# Request
When a line in the records contains the string "resultados", copy that line.

# Records
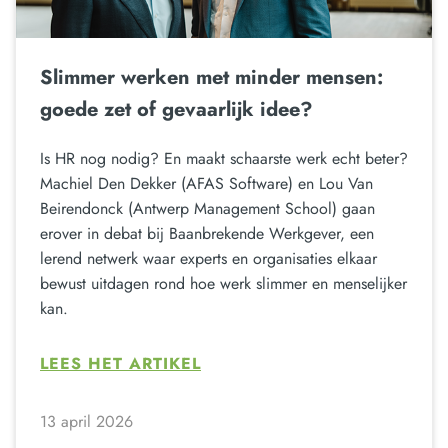
Slimmer werken met minder mensen:
goede zet of gevaarlijk idee?
Is HR nog nodig? En maakt schaarste werk echt beter?
Machiel Den Dekker (AFAS Software) en Lou Van
Beirendonck (Antwerp Management School) gaan
erover in debat bij Baanbrekende Werkgever, een
lerend netwerk waar experts en organisaties elkaar
bewust uitdagen rond hoe werk slimmer en menselijker
kan.
LEES HET ARTIKEL
13 april 2026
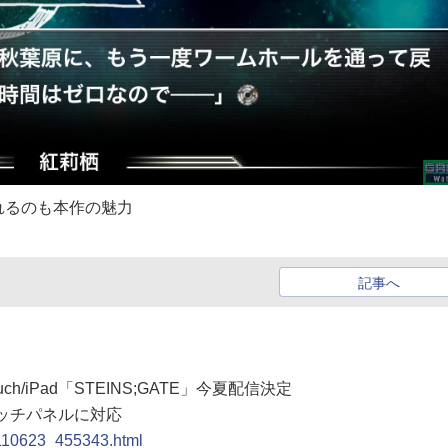
れるのも本作の魅力
記事へ
touch/iPad「STEINS;GATE」今夏配信決定
タッチパネルに対応
0110623_455343.html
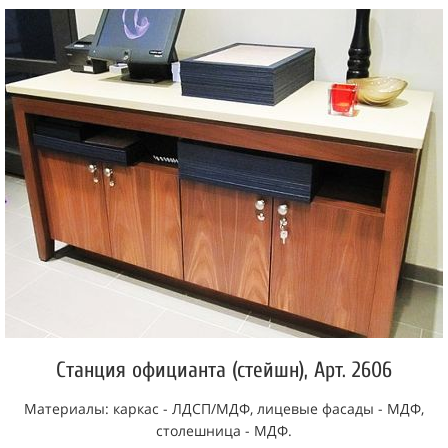
Станция официанта (стейшн), Арт. 2606
Материалы: каркас - ЛДСП/МДФ, лицевые фасады - МДФ,
столешница - МДФ.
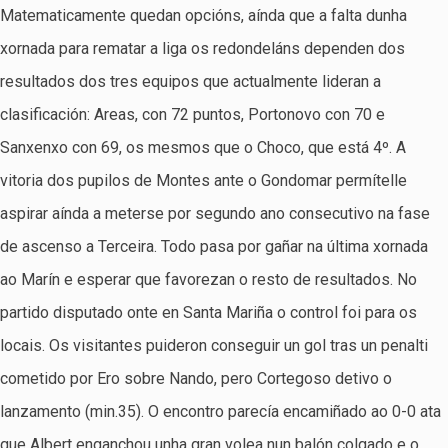
Matematicamente quedan opcións, aínda que a falta dunha
xornada para rematar a liga os redondeláns dependen dos
resultados dos tres equipos que actualmente lideran a
clasificación: Areas, con 72 puntos, Portonovo con 70 e
Sanxenxo con 69, os mesmos que o Choco, que está 4º. A
vitoria dos pupilos de Montes ante o Gondomar permítelle
aspirar aínda a meterse por segundo ano consecutivo na fase
de ascenso a Terceira. Todo pasa por gañar na última xornada
ao Marín e esperar que favorezan o resto de resultados. No
partido disputado onte en Santa Mariña o control foi para os
locais. Os visitantes puideron conseguir un gol tras un penalti
cometido por Ero sobre Nando, pero Cortegoso detivo o
lanzamento (min.35). O encontro parecía encamiñado ao 0-0 ata
que Albert enganchou unha gran volea nun balón colgado e o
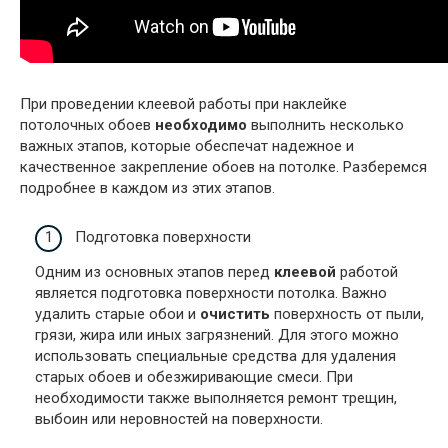
При проведении клеевой работы при наклейке
потолочных обоев
необходимо
выполнить несколько
важных этапов, которые обеспечат надежное и
качественное закрепление обоев на потолке. Разберемся
подробнее в каждом из этих этапов.
Подготовка поверхности
Одним из основных этапов перед
клеевой
работой
является подготовка поверхности потолка. Важно
удалить старые обои и
очистить
поверхность от пыли,
грязи, жира или иных загрязнений. Для этого можно
использовать специальные средства для удаления
старых обоев и обезжиривающие смеси. При
необходимости также выполняется ремонт трещин,
выбоин или неровностей на поверхности.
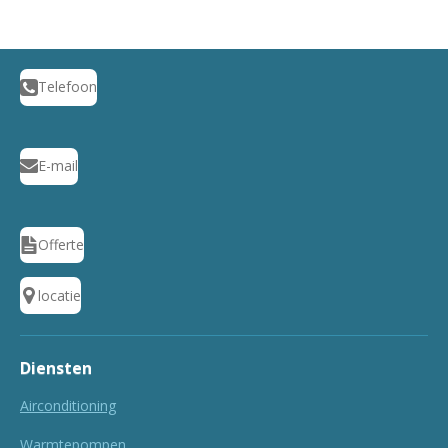
Telefoon
E-mail
Offerte
locatie
Diensten
Airconditioning
Warmtepompen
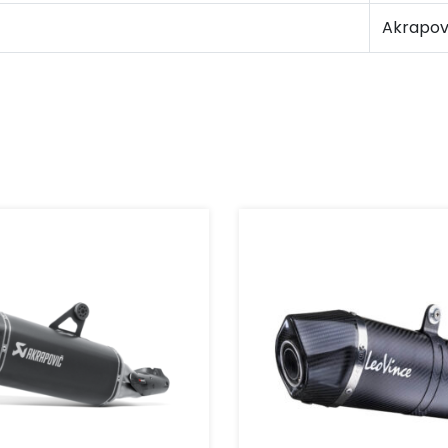
Akrapov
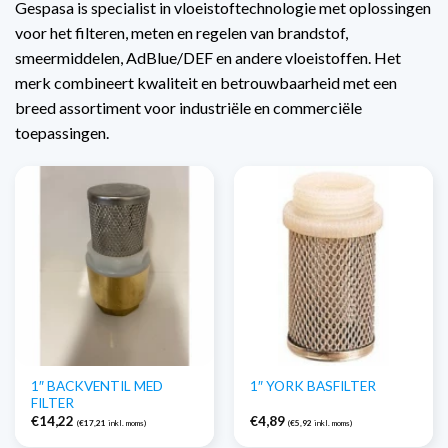
Gespasa is specialist in vloeistoftechnologie met oplossingen
voor het filteren, meten en regelen van brandstof,
smeermiddelen, AdBlue/DEF en andere vloeistoffen. Het
merk combineert kwaliteit en betrouwbaarheid met een
breed assortiment voor industriële en commerciële
toepassingen.
1″ BACKVENTIL MED
1″ YORK BASFILTER
FILTER
€
14,22
€
4,89
(
€
17,21
inkl. moms)
(
€
5,92
inkl. moms)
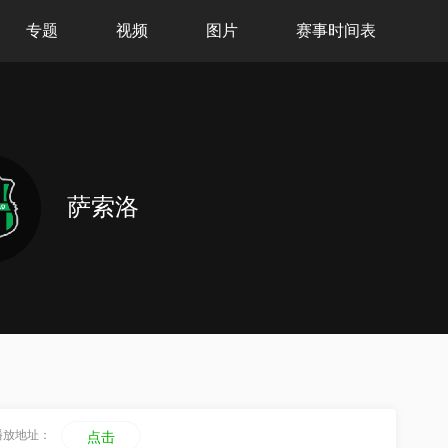
专题
视频
图片
赛事时间表
萨索洛
播放地址：
点击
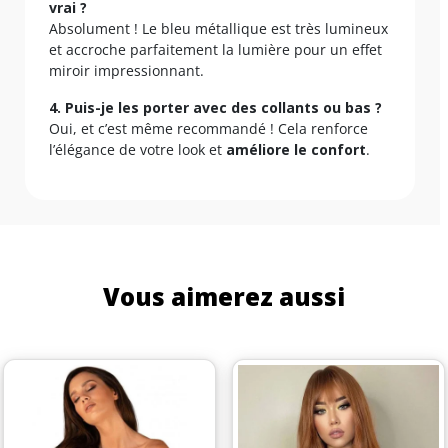
vrai ?
Absolument ! Le bleu métallique est très lumineux
et accroche parfaitement la lumière pour un effet
miroir impressionnant.
4. Puis-je les porter avec des collants ou bas ?
Oui, et c’est même recommandé ! Cela renforce
l’élégance de votre look et
améliore le confort
.
Vous aimerez aussi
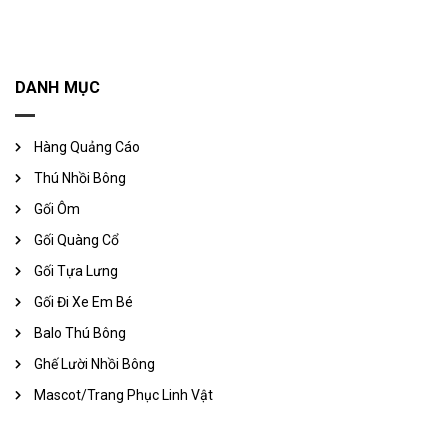
DANH MỤC
Hàng Quảng Cáo
Thú Nhồi Bông
Gối Ôm
Gối Quàng Cổ
Gối Tựa Lưng
Gối Đi Xe Em Bé
Balo Thú Bông
Ghế Lười Nhồi Bông
Mascot/Trang Phục Linh Vật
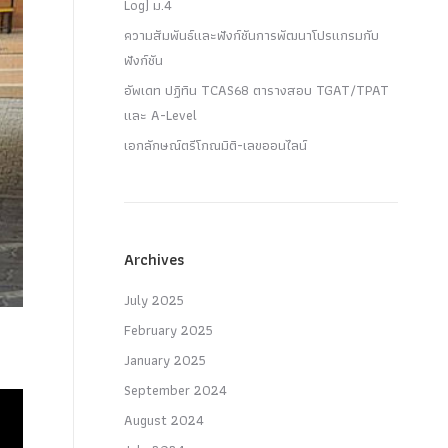
Log) ม.4
ความสัมพันธ์และฟังก์ชันการพัฒนาโปรแกรมกับ
ฟังก์ชัน
อัพเดท ปฏิทิน TCAS68 ตารางสอบ TGAT/TPAT
และ A-Level
เอกลักษณ์ตรีโกณมิติ-เลขออนไลน์
Archives
July 2025
February 2025
January 2025
September 2024
August 2024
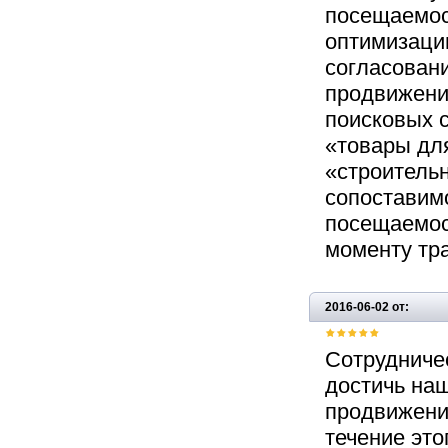
посещаемост
оптимизации
согласовани
продвижени
поисковых 
«товары дл
«строительн
сопоставим
посещаемост
моменту тра
2016-06-02 от:
Сотрудничес
достичь на
продвижении
течение это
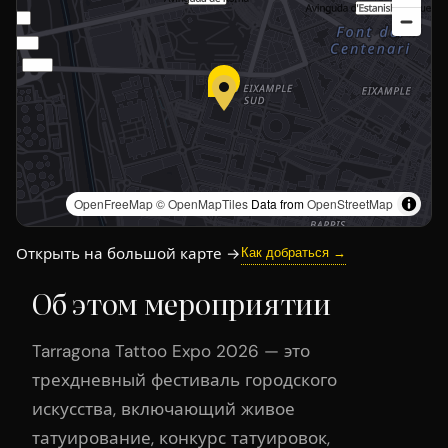
OpenFreeMap
© OpenMapTiles
Data from
OpenStreetMap
Открыть на большой карте →
Как добраться →
Об этом мероприятии
Tarragona Tattoo Expo 2026 — это
трехдневный фестиваль городского
искусства, включающий живое
татуирование, конкурс татуировок,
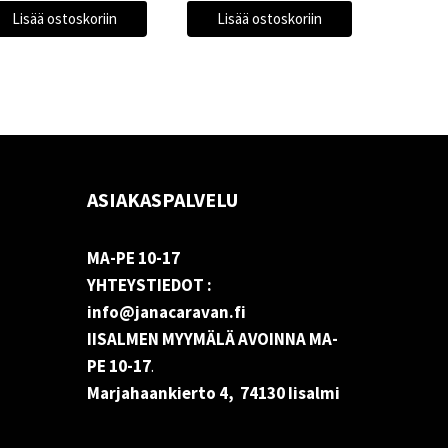
Lisää ostoskoriin
Lisää ostoskoriin
ASIAKASPALVELU
MA-PE 10-17
YHTEYSTIEDOT :
info@janacaravan.fi
IISALMEN MYYMÄLÄ AVOINNA MA-
PE 10-17
.
Marjahaankierto 4, 74130 Iisalmi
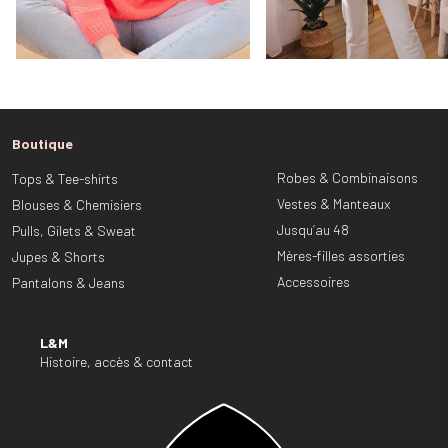
Boutique
Robes & Combinaisons
Tops & Tee-shirts
Vestes & Manteaux
Blouses & Chemisiers
Jusqu’au 48
Pulls, Gilets & Sweat
Mères-filles assorties
Jupes & Shorts
Accessoires
Pantalons & Jeans
L&M
Histoire, accès & contact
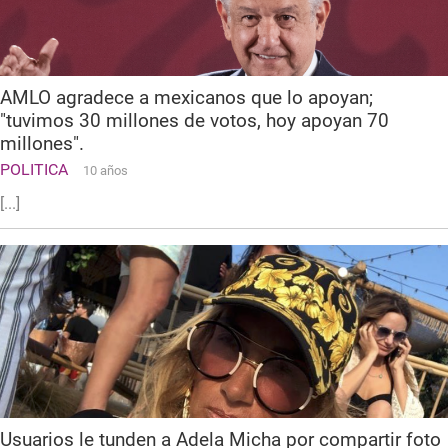
AMLO agradece a mexicanos que lo apoyan;
"tuvimos 30 millones de votos, hoy apoyan 70
millones".
POLITICA
10 años
[...]
Usuarios le tunden a Adela Micha por compartir foto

# Exercise solution
resultados dos tres equipos que actualmente lideran a
ao Marín e esperar que favorezan o resto de resultados. No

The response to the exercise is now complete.